Here, we will briefly highlight the findings of four articles appearing in the current issue. Spiral ganglion neurons (SGN), which transmit auditory signals from the cochlear to the brain, are essential components of normal hearing. Since high mobility group box 1 protein (HMGB1) was recently shown to regulate epithelial reorganization of the organ of Corti after hair cell loss induced by treatment with the aminoglycoside antibiotic amikacin (Ladrech et al. 2013), Ladrech and colleagues (2017) have now investigated whether HMGB1 may also be involved in mediating early stress responses in SGNs. They found that HMGB1 and p-c-Jun (an activated form of an early stress-activated transcription factor) accumulated in the nuclei of the SGNs (see journal cover image), while BCL2 (an indicator of apoptosis) was found over-expressed in the cytoplasm during neuronal recovery from amikacin-induced structural damage. The authors speculate that HMGB1 may act in allowing enhanced access for p-c-Jun to nuclear DNA, perhaps thus promoting activation of transcription factors involved in cell repair mechanisms.

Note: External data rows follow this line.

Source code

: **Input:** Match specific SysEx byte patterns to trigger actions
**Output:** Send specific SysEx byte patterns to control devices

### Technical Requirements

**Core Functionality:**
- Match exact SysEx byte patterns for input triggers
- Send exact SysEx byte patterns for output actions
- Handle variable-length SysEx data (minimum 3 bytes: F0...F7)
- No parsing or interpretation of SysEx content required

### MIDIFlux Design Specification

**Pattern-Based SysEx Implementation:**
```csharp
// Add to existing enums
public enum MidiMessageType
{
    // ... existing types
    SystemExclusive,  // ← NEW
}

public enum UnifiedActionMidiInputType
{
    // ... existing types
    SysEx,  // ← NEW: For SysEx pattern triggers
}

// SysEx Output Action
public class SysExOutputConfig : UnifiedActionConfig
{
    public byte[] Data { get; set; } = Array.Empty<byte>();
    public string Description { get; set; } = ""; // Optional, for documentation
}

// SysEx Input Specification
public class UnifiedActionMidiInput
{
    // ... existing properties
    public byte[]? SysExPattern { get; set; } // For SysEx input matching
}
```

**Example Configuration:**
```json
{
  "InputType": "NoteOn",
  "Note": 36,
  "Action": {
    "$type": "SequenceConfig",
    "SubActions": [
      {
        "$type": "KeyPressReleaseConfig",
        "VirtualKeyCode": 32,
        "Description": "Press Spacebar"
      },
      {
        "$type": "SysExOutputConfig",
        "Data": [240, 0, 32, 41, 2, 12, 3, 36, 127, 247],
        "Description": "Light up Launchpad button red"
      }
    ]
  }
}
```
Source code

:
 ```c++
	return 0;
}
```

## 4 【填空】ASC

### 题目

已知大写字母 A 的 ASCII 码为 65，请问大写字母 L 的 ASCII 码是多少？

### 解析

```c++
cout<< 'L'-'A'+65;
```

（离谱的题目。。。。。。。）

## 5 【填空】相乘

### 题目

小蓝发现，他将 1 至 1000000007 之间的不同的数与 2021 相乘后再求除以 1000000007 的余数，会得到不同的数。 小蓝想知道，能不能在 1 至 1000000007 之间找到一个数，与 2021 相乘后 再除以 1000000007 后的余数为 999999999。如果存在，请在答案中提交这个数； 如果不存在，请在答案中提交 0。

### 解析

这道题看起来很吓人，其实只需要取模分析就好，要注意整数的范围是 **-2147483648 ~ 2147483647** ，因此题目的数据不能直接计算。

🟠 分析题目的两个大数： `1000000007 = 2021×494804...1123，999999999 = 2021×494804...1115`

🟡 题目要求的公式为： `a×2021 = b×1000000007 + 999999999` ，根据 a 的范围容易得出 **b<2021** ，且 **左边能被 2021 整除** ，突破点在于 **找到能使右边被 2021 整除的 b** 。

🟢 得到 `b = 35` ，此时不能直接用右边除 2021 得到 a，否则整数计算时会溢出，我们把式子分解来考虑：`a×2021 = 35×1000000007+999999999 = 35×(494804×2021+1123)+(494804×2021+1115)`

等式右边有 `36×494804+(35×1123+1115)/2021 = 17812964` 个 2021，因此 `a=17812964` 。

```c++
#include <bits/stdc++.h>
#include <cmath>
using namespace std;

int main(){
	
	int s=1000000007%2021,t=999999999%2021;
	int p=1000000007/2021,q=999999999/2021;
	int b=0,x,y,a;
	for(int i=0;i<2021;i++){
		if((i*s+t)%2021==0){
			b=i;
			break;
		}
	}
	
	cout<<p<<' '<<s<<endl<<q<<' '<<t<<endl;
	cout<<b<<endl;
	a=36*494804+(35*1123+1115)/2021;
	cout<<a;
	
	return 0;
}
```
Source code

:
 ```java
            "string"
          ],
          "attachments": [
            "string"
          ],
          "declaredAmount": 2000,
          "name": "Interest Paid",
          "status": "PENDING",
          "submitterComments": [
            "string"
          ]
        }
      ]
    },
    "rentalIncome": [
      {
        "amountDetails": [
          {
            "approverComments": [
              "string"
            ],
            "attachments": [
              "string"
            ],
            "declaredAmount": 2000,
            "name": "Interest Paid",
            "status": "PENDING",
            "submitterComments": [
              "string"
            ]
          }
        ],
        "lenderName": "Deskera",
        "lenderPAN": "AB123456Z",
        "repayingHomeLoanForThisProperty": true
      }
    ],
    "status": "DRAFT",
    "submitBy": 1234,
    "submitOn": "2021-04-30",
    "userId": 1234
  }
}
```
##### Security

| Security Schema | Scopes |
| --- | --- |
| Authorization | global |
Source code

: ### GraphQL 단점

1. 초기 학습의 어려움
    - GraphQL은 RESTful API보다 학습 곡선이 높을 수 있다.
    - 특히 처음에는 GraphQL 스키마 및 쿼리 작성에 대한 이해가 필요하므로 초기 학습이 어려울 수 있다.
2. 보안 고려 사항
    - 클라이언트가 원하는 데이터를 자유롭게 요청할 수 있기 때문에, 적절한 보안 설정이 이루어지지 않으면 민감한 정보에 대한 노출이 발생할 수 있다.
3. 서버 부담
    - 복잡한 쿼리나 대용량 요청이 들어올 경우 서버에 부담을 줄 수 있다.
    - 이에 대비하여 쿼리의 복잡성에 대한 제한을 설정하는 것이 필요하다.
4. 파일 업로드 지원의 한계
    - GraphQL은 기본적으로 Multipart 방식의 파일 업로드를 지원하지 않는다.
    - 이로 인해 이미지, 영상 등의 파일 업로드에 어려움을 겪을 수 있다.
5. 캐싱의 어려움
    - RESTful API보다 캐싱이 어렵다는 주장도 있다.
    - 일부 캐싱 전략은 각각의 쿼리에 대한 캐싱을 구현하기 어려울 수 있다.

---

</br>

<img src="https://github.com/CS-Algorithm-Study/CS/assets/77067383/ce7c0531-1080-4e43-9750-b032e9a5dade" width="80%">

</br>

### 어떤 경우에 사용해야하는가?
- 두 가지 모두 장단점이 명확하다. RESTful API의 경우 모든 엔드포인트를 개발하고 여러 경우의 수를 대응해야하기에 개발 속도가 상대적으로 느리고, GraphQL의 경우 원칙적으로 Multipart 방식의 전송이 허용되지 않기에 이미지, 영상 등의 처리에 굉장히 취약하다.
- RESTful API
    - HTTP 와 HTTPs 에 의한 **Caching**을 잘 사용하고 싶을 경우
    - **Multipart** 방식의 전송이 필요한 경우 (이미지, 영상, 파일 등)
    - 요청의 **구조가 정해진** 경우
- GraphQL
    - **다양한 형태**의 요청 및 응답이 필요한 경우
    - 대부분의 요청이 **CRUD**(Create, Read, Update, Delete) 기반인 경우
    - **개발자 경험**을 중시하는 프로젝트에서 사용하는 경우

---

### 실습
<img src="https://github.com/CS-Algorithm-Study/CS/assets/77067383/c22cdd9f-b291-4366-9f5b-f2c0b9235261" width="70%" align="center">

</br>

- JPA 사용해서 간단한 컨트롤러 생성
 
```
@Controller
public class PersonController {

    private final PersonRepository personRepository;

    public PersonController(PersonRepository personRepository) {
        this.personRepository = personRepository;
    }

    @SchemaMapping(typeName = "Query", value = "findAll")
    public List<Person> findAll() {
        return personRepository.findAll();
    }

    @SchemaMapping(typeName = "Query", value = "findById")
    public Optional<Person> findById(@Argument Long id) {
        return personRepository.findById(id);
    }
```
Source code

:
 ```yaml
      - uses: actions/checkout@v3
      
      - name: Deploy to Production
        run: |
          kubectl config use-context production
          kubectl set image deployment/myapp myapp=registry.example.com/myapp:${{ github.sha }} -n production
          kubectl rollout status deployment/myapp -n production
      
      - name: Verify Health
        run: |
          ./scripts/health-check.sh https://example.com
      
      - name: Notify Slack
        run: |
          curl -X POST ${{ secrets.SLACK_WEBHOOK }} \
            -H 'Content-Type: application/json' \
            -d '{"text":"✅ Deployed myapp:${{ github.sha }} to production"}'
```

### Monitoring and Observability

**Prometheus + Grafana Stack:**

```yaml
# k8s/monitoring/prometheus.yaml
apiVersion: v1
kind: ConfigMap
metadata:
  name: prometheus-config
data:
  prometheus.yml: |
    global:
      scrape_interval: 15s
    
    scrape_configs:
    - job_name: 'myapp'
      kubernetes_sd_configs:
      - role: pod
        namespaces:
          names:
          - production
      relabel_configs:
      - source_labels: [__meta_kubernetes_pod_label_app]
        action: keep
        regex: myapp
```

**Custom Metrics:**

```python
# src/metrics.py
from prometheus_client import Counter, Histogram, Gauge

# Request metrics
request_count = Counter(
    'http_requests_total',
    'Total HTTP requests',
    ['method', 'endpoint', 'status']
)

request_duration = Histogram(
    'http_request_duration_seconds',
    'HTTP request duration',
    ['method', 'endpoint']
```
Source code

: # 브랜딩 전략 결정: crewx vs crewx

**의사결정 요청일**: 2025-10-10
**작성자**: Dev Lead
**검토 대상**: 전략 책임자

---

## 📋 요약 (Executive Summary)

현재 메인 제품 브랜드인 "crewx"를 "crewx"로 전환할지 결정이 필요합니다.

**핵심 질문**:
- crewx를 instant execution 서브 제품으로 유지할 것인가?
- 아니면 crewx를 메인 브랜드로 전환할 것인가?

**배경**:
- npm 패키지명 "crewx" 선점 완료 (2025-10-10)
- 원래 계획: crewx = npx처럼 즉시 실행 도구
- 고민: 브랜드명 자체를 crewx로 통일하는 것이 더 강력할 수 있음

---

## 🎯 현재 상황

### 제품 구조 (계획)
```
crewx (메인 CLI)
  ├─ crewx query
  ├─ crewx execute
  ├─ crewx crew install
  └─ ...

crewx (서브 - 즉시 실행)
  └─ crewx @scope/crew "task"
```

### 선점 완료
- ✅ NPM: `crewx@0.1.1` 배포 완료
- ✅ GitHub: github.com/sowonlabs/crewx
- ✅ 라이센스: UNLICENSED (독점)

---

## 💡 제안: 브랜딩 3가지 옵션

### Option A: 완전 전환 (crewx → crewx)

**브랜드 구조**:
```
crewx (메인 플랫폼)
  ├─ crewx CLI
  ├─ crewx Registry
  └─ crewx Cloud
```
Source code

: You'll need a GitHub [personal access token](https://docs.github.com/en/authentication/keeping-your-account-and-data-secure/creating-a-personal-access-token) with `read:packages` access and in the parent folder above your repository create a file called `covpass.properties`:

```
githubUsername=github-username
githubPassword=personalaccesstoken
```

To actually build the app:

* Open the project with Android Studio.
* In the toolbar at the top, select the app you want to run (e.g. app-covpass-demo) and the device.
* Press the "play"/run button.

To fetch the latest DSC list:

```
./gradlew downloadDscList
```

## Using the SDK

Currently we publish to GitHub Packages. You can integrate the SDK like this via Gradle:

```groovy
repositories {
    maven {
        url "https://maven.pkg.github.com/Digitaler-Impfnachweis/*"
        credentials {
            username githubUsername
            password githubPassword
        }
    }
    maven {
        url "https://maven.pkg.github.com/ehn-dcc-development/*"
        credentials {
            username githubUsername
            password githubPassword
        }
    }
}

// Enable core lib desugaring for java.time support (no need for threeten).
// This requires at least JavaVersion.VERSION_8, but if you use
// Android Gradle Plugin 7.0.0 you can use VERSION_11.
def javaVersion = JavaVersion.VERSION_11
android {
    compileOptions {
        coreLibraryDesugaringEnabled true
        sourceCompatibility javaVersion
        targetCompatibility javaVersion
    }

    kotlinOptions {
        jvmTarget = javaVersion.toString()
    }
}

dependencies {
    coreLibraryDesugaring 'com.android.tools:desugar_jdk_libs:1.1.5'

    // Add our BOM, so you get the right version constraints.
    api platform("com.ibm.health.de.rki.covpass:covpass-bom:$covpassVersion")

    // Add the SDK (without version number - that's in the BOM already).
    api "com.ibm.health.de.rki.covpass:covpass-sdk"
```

It is well established that during the first trimester of pregnancy, extravillous trophoblasts (EVTs) not only migrate and invade the decidual interstitium serving to anchor the placenta to the uterus, they also modify the spiral arteries during this invasion; however, whether EVTs in a likewise manner invade and modify uterine veins has not been definitively determined. Moser et al. (2017) have now addressed this question using stereological principles combined with serial section immunohistochemistry to differentiate between arteries and veins. Most interestingly, and perhaps surprisingly, this very elegant and careful evaluation showed that uterine veins are actually significantly more invaded by ETVs than uterine arteries during early pregnancy. This is a most striking finding and may potentially represent a paradigm shift in the area of placental teaching and research. The authors speculate that the EVT invasion of uterine veins during the first trimester of pregnancy may serve in the draining of waste materials and blood plasma from intervillous spaces.

Ephrin receptors and Ephrin ligands are important for cell adhesion and migration. Konda et al. (2017) investigated the potential role the Ephrin receptor EphA2 and the Ephrin ligand ephrin-A1 play in mouse spleen for macrophage/monocyte immigration and emigration. Both EphA2 and ephrin-A1 were found to be predominantly expressed in the vascular endothelial cells of the marginal zone and the red pulp. A monocyte/macrophage cell line expressing an EphA2 lacking the kinase domain was used for in vivo cell infiltration assays. These results indicated that the EphA/ephrin-A system regulates transendothelial migration, infiltration, and lodgment of monocytes/macrophages in the red pulp of the spleen and that the truncated EphA2 enhances this process.

Dentin matrix protein1 (Dmp1) is an acidic phosphoprotein of osteocytes proposed to participate in bone and dentin mineralization. Dmp1 becomes proteolytically cleaved by PHEX protein in N- and C-terminal fragments, the latter being phosphorylated and considered to be the functional domain. Oya et al. (2017) report now that C-terminal Dmp1 becomes phosphorylated by Fam20C in the Golgi apparatus of osteoblast, osteoid, and young osteocytes present in the superficial bone layer and afterwards is secreted into the pericanalicular matrix of mineralized bone. Here, at the mineralization front, it may initiate hydroxyapatite formation and may be involved in collagen matrix mineralization.